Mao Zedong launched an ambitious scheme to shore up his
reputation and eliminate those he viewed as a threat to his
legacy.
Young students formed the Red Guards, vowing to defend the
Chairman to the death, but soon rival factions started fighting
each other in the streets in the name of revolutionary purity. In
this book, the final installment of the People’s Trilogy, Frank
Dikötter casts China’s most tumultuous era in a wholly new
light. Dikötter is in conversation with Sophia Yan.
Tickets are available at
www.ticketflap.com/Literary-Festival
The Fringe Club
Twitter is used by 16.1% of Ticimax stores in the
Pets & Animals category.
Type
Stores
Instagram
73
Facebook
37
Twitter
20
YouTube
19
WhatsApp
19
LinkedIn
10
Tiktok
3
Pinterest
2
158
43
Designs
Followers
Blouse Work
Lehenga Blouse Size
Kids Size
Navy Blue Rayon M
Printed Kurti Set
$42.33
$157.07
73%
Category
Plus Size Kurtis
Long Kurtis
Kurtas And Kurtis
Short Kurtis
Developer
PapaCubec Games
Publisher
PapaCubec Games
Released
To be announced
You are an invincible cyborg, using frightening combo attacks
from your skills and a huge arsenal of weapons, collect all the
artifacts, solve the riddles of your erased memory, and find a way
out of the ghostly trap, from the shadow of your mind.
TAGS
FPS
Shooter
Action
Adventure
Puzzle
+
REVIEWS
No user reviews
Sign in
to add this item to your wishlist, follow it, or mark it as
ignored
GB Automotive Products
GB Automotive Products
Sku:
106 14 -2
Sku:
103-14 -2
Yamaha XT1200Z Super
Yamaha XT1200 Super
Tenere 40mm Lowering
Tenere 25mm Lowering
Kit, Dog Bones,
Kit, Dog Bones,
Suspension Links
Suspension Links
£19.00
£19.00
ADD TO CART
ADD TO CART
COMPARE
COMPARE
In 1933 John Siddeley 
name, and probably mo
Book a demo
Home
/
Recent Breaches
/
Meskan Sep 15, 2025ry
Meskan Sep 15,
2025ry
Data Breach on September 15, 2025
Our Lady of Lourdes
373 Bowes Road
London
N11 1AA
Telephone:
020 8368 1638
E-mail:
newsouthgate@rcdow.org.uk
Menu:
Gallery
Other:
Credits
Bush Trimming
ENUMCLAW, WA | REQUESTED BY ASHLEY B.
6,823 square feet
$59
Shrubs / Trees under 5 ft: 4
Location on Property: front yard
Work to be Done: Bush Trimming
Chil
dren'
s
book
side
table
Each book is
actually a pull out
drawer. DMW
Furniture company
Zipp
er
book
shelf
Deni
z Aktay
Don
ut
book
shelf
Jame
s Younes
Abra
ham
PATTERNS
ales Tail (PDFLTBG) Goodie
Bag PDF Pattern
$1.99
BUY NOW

++++++++++++++++++++

Goal of the exercise » Print every entry exactly as written.

Completed exercise »
Mao Zedong launched an ambitious scheme to shore up his
reputation and eliminate those he viewed as a threat to his
legacy.
Young students formed the Red Guards, vowing to defend the
Chairman to the death, but soon rival factions started fighting
each other in the streets in the name of revolutionary purity. In
this book, the final installment of the People’s Trilogy, Frank
Dikötter casts China’s most tumultuous era in a wholly new
light. Dikötter is in conversation with Sophia Yan.
Tickets are available at
www.ticketflap.com/Literary-Festival
The Fringe Club
Twitter is used by 16.1% of Ticimax stores in the
Pets & Animals category.
Type
Stores
Instagram
73
Facebook
37
Twitter
20
YouTube
19
WhatsApp
19
LinkedIn
10
Tiktok
3
Pinterest
2
158
43
Designs
Followers
Blouse Work
Lehenga Blouse Size
Kids Size
Navy Blue Rayon M
Printed Kurti Set
$42.33
$157.07
73%
Category
Plus Size Kurtis
Long Kurtis
Kurtas And Kurtis
Short Kurtis
Developer
PapaCubec Games
Publisher
PapaCubec Games
Released
To be announced
You are an invincible cyborg, using frightening combo attacks
from your skills and a huge arsenal of weapons, collect all the
artifacts, solve the riddles of your erased memory, and find a way
out of the ghostly trap, from the shadow of your mind.
TAGS
FPS
Shooter
Action
Adventure
Puzzle
+
REVIEWS
No user reviews
Sign in
to add this item to your wishlist, follow it, or mark it as
ignored
GB Automotive Products
GB Automotive Products
Sku:
106 14 -2
Sku:
103-14 -2
Yamaha XT1200Z Super
Yamaha XT1200 Super
Tenere 40mm Lowering
Tenere 25mm Lowering
Kit, Dog Bones,
Kit, Dog Bones,
Suspension Links
Suspension Links
£19.00
£19.00
ADD TO CART
ADD TO CART
COMPARE
COMPARE
In 1933 John Siddeley 
name, and probably mo
Book a demo
Home
/
Recent Breaches
/
Meskan Sep 15, 2025ry
Meskan Sep 15,
2025ry
Data Breach on September 15, 2025
Our Lady of Lourdes
373 Bowes Road
London
N11 1AA
Telephone:
020 8368 1638
E-mail:
newsouthgate@rcdow.org.uk
Menu:
Gallery
Other:
Credits
Bush Trimming
ENUMCLAW, WA | REQUESTED BY ASHLEY B.
6,823 square feet
$59
Shrubs / Trees under 5 ft: 4
Location on Property: front yard
Work to be Done: Bush Trimming
Chil
dren'
s
book
side
table
Each book is
actually a pull out
drawer. DMW
Furniture company
Zipp
er
book
shelf
Deni
z Aktay
Don
ut
book
shelf
Jame
s Younes
Abra
ham
PATTERNS
ales Tail (PDFLTBG) Goodie
Bag PDF Pattern
$1.99
BUY NOW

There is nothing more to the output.